Exercises =
a - According to the essay on poetic turns, at which line of "Aquarium" does the first turn come?
b - Repeat a passage from the essay on poetic turns word for word. Begin at the words "I’ve recently enjoyed" and stop after "of the poem.".

Excerpted text =
-*-*-
There are many ways to evaluate and measure the strength of a turn so, I would like to reflect here on how turns successfully build the energy of a poem and effectively direct that energy towards the pith. Poetry intends to exact the Truth from one’s experiences and imagination. These experiences must be shaped, defined, and polished as if by a lapidary before they are given over to the world; and so, the turn or turns in a poem might well be the moments in which the poem begins to reveal its humanity. Just as Michelangelo’s unfinished group of statues The Slaves emerging from the marmoreal are the synecdoche of his David, so are the turns to a poem, which build toward the greater whole.
I’ve recently enjoyed a collection of poems entitled Rough Honey, by Melissa Stein. Her poems navigate the heart with such limpidity that by the end of the book we are left with a map. The accomplishment of her poems is due in part to the efficacy of their turns. In her poem “Aquarium” I spy four turns. The first two effectively generate the energy needed to propel the reader deeper into the poem. And the last two uncover the heart and steer the reader into the revelation of the poem.
Aquarium
These girls wear sex like lipstick. I think
this one’s the Undead. Heavy-lidded,
pawing the air like a drugged kitten,
stilettos piercing holes in the scuffed-up
linoleum. I’ll bet she tastes like
a red paper valentine. No, lemon
on a cut tongue. I try to lose myself
in the muffled beats through the glass.
A succulent chicken-thigh shimmies past,
dimpled softly like a golf ball. That vampire won’t
look at me. Wall-eyed, carp-eyed. I’ve been here too long
soaking in the slot-machine atmosphere. I think of
what’s not waiting for me at home. What if
Elvira here’s really a sweet homemaker,
come to bring me my slippers and paper
and walk the dog twice a day rain or shine?
No, she’s coming at me like a bat, dissolving
the glass like gelatin, knocking me to my knees.
Poor blue Chuck’s never gonna be seen again
at the office noosed in his trout-silly tie,
experimenting with paper cuts and binder-clip
nipple clamps. Has anything changed
since I was a kid? My lunchmeat urges,
my baffled jeans. My pimp breath, my laboratory
kisses. Nope. Not much. In the aquarium a butter clam
floats by, soothing, the way it takes its time,
going nowhere, and the girl it’s attached to,
soothing too, a manageable storm of boredom
and sex, now headless, now armless, pressing
against the glass, white anonymous lullaby half-
babydoll, tottering on skyscraper heels, oh
I want something so beautiful I forget my life.
The first turn comes at the seventh line, “I try to lose myself.” Here the poem turns inward giving us a glimpse into the speaker’s psyche. We may venture to paint the speaker as a desperate man realizing his desperation has led him to fantasy which is magnified by the peepshow environment he has involved himself in. This turn is quick but provides us with a necessary show of humanness by introducing us to the speaker. The energy of this turn whets the appetite of the reader as it creates a natural anticipation for some discovery regarding the human condition.
-*-*-
Source material =
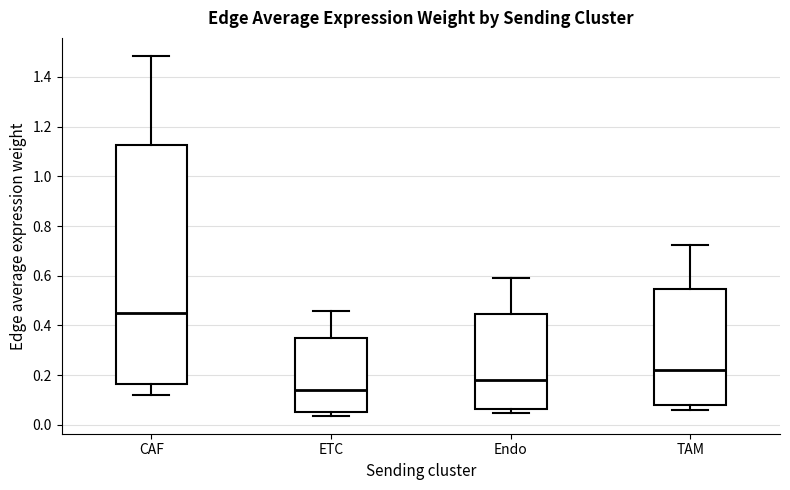

Which box's median line is the lowest?

ETC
-*-*-
Set of answers =
a - At the seventh line, "I try to lose myself."

b -
I’ve recently enjoyed a collection of poems entitled Rough Honey, by Melissa Stein. Her poems navigate the heart with such limpidity that by the end of the book we are left with a map. The accomplishment of her poems is due in part to the efficacy of their turns. In her poem “Aquarium” I spy four turns. The first two effectively generate the energy needed to propel the reader deeper into the poem. And the last two uncover the heart and steer the reader into the revelation of the poem.